> _Text_
====

Until his recent expulsion, Mohammed Amin MBE was Chairman of the Conservative Muslim Forum . He is writing in a personal capacity.

As explained previously, I consider that 22 years of poor-quality definitions of Islamophobia have made the word incapable of being rescued.

However, in Parliament during May, James Brokenshire committed the Government to coming up with its own definition. To save it work, I am supplying one.

In my view, the key goal of any new definition must be to make it clear that, like antisemitism and homophobia, Islamophobia is about how you treat other people, and not about your views regarding an abstract noun (Islam).

I have intentionally used the structure of the IHRA definition of anti-semitism, since it has become an industry standard. I have also added some emphasis, as there are certain words in the IHRA (Interntional Holocaust Remembrance Alliance) definition which many people regularly ignore or forget about.

The definition of Islamophobia

The definition below is intended as a complete, self-contained, replacement for all previous definitions. Accordingly, any commentaries on those earlier definitions should be ignored when construing this definition.

“Islamophobia is a negative perception of Muslims, which may in extreme cases be expressed as violence toward Muslims, and in less extreme cases as hatred of Muslims, discrimination against Muslims, and abusive language against Muslims.

Rhetorical and physical manifestations of Islamophobia may be directed toward Muslim individuals.

They may also be directed against non-Muslim individuals either because they are wrongly believed to be Muslims or because they are considered sympathetic to Muslims.

They may also be directed towards the property of such Muslim or non-Muslim individuals, or towards Muslim community institutions and religious facilities.”

Guidance on the use of the definition

The following examples may serve as illustrations.

Manifestations of Islamophobia might include extreme, and repetitive attacks upon the religion of Islam, asserting that it is a uniquely violent religion, or that Muslims have historically sought to exterminate all non-Muslims or sought to compel all non-Muslims to convert to Islam.

However, criticism of Islam similar to that levelled against any other religion, including asserting that Muhammad created the Quran from available extant sources, or other academically argued challenges to the history or theology of Islam, cannot be regarded as Islamophobic. Nor is it Islamophobic to point out that at specific times in specific places some Muslim rulers have practiced forced conversion.

Islamophobia frequently charges the generality of Muslims today with seeking to harm humanity, or with seeking to impose Islam on others. It is expressed in speech, writing, visual forms and action, and employs sinister stereotypes and negative character traits.

====

> _Work instructions_
a) According to the quoted definition in the article on defining Islamophobia, in what forms may a negative perception of Muslims be expressed? List each one.
b) Write the next part of the article on defining Islamophobia, picking up after its final sentence.

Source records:

====

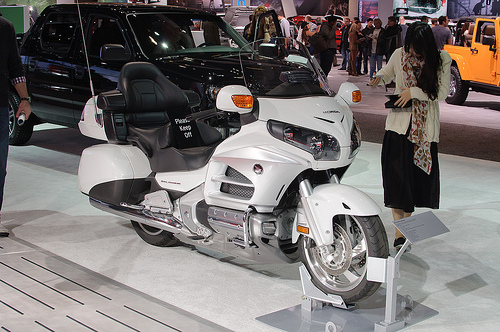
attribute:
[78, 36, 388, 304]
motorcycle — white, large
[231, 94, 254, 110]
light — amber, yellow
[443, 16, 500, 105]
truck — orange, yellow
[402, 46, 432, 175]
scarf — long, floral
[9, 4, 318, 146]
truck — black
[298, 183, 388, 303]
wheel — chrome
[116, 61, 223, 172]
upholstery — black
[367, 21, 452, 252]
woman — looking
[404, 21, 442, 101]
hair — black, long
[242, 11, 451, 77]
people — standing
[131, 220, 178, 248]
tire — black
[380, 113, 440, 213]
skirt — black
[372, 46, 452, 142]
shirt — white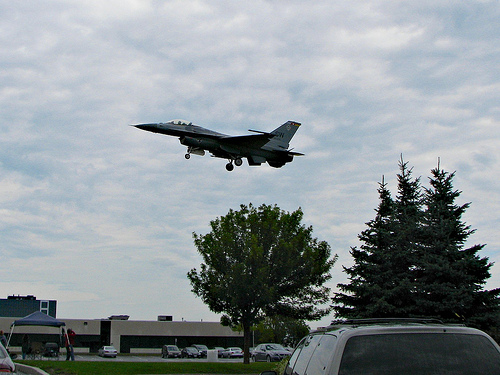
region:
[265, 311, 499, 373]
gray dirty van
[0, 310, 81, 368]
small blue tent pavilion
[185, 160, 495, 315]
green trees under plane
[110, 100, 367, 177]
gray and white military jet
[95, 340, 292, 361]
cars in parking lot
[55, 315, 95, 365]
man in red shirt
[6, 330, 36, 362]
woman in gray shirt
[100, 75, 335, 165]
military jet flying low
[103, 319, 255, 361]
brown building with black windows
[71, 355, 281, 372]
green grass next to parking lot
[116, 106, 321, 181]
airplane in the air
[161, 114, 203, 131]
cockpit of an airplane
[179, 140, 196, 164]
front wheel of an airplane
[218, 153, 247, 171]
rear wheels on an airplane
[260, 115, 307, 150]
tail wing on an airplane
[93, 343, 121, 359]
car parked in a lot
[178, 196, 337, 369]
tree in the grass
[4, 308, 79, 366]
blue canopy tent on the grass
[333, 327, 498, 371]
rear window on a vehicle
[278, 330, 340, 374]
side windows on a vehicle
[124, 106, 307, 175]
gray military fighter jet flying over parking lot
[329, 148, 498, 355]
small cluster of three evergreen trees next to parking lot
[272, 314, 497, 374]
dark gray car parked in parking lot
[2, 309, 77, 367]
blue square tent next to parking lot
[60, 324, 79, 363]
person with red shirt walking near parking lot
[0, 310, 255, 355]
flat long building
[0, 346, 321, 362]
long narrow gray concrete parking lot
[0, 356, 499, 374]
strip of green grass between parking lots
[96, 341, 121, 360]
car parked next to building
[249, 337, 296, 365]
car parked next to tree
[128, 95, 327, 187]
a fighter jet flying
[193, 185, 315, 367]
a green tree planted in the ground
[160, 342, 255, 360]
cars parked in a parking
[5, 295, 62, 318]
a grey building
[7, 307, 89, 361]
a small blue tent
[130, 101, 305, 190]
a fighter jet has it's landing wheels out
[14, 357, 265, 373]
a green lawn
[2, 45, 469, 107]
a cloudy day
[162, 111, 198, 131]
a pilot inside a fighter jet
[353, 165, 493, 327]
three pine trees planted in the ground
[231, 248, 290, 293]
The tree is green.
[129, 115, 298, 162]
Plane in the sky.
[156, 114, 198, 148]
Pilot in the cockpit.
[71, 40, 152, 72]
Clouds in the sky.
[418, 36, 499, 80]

====

> _Responses to the tasks_
a)
- Violence toward Muslims
- Hatred of Muslims
- Discrimination against Muslims
- Abusive language against Muslims

b)
Contemporary examples of Islamophobia in public life, the media, schools, the workplace, and in the religious sphere could, taking into account the overall context, include, but are not limited to:

  1. Calling for, aiding, or justifying the killing or harming of Muslims in the name of a radical ideology or an extremist view of religion.
  2. Making mendacious, dehumanising, demonising, or stereotypical allegations about Muslims such as the claim that Muslims wish to take over countries into which they have immigrated by demographic expansion.
  3. Accusing Muslims as a category of religious people of being responsible for real or imagined wrongdoing committed by a single Muslim person or group, or even for acts committed by non-Muslims.
  4. Denying the fact, scope, or intentionality of genocides where Muslims are the victims as in the case of Srebrenica or more recently in the case of the Rohingya Muslims of Myanmar.
  5. Accusing Muslim citizens of being more loyal to Muslim majority countries, or to the alleged priorities of Muslims worldwide, than to the interests of their own nations.
  6. Applying double standards by requiring of Muslims a behaviour not expected or demanded of other religious groups.
  7. Using the symbols and images associated with terrorists who are Muslims (e.g. swords dripping blood, images of Jihad) to characterize Muslims generally.
  8. Holding Muslims collectively responsible for the actions of terrorist groups such as ISIS or Al Qaeda.
  9. Seeking to demonise the Prophet Muhammad by using abusive language such as “paedophile”. (Simply pointing out the widely believed age of Aisha at the time of her marriage is not Islamophobic, as many Muslims also believe that she was very young when she was married. It is the type of language used, and an obsession with this issue, that is an indicator of probable Islamophobic attitudes.)

Islamophobic acts are criminal when they are so defined by law. For example, Austria has a blasphemy law which has been used to convict someone of anti-Islamic blasphemy.

Criminal acts are Islamophobic when the targets of attacks, whether they are people or property – such as buildings, schools, places of worship and cemeteries – are selected because they are, or are perceived to be, Muslim or linked to Muslims.

Islamophobic discrimination is the denial to Muslims of opportunities or services available to others and is illegal in many countries.

I am not expressing a view in this article about under what circumstances, if any, Islamophobic acts or discrimination should become criminal acts: that will be for a later piece which I hope ConservativeHome will carry.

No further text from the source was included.